◆ **Supplied information**:

◆ ◆ ◆ ◆ ◆ ◆ ◆

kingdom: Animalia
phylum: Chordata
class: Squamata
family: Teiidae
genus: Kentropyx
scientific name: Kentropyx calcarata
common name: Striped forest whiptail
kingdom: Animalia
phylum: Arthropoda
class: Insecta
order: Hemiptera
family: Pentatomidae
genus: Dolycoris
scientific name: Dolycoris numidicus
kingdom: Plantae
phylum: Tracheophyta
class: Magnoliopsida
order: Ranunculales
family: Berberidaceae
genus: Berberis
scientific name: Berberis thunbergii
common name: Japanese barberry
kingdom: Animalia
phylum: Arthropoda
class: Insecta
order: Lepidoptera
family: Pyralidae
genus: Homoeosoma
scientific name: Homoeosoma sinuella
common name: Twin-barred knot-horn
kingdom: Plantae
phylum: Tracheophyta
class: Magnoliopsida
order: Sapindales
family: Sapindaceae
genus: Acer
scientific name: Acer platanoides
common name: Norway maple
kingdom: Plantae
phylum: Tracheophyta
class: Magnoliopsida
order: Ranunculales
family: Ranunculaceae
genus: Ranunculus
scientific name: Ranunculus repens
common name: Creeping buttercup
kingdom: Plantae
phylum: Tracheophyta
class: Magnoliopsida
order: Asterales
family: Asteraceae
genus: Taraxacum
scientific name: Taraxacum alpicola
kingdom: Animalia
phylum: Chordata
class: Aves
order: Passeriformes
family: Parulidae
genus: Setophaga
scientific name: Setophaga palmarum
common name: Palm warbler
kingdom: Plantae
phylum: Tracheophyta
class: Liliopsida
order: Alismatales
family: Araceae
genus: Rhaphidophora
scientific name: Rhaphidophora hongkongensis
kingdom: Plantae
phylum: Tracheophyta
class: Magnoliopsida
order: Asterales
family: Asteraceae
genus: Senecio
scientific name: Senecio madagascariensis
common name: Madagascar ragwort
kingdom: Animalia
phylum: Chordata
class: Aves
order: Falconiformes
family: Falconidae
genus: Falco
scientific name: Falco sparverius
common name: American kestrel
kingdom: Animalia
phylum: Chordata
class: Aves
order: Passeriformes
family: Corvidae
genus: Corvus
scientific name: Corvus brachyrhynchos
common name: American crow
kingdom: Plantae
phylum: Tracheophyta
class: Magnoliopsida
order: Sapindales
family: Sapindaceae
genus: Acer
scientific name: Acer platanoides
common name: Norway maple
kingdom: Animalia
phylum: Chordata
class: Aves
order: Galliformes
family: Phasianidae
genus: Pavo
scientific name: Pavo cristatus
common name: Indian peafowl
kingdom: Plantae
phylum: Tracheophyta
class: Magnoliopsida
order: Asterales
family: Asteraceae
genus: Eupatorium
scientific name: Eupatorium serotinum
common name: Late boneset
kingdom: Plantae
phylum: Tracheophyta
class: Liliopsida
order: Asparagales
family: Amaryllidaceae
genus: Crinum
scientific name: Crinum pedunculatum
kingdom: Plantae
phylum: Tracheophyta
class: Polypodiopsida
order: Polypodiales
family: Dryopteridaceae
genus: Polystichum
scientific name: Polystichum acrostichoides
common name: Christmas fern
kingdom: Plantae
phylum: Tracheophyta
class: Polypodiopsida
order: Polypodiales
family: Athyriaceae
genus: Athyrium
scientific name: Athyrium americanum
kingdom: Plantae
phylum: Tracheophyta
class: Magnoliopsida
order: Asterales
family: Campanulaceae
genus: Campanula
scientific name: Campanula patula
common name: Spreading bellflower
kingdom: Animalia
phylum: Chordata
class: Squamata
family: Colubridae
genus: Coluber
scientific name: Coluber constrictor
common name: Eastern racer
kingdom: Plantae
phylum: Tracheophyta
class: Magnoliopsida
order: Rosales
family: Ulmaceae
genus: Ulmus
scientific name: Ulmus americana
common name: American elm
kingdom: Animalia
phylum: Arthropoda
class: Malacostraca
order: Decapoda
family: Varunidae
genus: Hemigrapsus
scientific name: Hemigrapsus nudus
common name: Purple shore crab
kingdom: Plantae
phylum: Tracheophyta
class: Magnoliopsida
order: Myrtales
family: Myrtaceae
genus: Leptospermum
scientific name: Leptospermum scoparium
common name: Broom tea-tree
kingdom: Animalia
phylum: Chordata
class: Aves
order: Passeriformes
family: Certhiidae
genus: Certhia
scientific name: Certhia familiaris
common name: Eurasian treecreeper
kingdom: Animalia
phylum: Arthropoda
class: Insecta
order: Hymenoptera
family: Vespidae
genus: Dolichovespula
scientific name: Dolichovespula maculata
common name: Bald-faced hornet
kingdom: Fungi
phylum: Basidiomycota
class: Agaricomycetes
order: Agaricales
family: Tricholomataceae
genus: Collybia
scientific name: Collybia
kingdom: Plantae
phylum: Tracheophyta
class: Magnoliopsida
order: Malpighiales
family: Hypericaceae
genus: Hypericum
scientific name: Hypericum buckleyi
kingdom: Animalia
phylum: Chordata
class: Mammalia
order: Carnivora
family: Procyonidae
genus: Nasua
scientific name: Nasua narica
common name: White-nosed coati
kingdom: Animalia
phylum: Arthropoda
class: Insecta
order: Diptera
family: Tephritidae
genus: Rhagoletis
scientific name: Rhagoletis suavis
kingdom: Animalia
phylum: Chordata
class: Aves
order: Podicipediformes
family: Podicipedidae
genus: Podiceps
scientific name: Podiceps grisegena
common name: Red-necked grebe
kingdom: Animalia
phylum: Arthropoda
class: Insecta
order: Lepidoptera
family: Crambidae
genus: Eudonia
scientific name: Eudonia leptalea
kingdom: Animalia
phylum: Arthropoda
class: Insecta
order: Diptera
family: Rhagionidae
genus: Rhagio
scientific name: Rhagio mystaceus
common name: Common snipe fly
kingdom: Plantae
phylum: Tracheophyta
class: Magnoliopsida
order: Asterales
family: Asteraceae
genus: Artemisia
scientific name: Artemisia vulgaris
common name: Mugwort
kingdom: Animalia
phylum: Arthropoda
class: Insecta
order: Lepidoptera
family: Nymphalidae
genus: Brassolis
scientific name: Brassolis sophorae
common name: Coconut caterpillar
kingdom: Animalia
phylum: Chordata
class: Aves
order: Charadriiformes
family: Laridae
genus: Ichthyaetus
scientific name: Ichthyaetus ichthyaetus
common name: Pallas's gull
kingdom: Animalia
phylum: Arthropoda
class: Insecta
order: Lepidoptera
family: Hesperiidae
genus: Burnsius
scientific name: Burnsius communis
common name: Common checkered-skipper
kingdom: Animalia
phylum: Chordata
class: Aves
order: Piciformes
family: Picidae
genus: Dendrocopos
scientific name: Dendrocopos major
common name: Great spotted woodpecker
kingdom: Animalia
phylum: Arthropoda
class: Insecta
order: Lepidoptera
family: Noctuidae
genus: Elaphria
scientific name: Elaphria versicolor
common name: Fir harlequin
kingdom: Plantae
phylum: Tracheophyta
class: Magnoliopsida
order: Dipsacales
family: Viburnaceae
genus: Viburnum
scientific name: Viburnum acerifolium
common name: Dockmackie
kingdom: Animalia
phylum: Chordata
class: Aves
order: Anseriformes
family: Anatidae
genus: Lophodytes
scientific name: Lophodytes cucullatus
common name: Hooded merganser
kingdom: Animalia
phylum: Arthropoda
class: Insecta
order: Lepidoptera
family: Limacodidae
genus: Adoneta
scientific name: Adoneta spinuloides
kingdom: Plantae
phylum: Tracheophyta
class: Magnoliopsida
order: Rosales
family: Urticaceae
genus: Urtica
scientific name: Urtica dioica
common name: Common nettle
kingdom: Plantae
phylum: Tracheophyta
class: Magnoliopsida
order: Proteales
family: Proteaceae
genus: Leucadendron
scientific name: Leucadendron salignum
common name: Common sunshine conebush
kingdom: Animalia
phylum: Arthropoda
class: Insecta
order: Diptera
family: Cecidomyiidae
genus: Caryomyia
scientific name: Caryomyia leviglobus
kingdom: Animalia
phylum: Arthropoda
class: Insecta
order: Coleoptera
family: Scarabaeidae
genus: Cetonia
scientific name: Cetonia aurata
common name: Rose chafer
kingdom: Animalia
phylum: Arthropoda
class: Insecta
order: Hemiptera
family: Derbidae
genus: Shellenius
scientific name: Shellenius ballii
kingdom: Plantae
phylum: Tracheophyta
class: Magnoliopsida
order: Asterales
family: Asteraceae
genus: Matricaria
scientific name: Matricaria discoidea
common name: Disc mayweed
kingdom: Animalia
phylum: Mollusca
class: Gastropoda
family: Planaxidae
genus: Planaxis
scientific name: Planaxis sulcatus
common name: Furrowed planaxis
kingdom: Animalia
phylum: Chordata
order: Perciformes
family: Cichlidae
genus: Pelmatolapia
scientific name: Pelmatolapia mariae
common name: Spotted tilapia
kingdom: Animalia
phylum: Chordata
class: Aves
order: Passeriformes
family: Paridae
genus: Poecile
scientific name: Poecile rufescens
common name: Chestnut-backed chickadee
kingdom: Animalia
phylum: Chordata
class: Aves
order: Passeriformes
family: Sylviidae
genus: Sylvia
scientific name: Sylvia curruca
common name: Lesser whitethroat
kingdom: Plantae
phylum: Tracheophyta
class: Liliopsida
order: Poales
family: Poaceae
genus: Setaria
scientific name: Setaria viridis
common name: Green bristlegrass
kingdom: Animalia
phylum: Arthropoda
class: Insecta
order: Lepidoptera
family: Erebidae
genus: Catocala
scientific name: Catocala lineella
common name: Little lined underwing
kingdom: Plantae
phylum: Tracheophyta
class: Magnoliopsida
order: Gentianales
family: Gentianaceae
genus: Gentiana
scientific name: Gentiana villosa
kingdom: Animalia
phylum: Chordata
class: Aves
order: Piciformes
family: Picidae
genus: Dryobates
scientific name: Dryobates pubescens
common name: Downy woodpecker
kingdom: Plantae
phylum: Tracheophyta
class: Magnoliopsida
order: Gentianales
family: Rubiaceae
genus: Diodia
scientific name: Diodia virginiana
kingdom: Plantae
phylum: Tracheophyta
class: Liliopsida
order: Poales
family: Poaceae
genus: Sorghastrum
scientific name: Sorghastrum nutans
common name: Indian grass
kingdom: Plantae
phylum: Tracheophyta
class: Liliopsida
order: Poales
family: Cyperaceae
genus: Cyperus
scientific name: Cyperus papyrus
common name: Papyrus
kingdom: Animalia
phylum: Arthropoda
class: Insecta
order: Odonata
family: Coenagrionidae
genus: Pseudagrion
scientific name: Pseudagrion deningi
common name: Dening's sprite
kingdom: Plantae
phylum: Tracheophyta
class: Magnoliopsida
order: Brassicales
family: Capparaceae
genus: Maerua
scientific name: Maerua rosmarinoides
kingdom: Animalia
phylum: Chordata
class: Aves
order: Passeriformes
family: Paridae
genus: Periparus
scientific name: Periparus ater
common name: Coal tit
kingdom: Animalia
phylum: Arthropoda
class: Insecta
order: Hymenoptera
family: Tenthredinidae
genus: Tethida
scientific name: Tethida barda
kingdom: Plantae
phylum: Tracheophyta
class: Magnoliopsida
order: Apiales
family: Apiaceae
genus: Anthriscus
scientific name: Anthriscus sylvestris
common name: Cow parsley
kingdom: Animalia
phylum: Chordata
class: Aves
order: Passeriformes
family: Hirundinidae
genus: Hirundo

◆ ◆ ◆ ◆ ◆ ◆ ◆

◆ **What is being asked**:
Transcribe, without alteration, the stretch of the entries from the line containing "genus: Certhia" through the line containing "class: Mammalia", including both of those lines.

◆ **Output**:
genus: Certhia
scientific name: Certhia familiaris
common name: Eurasian treecreeper
kingdom: Animalia
phylum: Arthropoda
class: Insecta
order: Hymenoptera
family: Vespidae
genus: Dolichovespula
scientific name: Dolichovespula maculata
common name: Bald-faced hornet
kingdom: Fungi
phylum: Basidiomycota
class: Agaricomycetes
order: Agaricales
family: Tricholomataceae
genus: Collybia
scientific name: Collybia
kingdom: Plantae
phylum: Tracheophyta
class: Magnoliopsida
order: Malpighiales
family: Hypericaceae
genus: Hypericum
scientific name: Hypericum buckleyi
kingdom: Animalia
phylum: Chordata
class: Mammalia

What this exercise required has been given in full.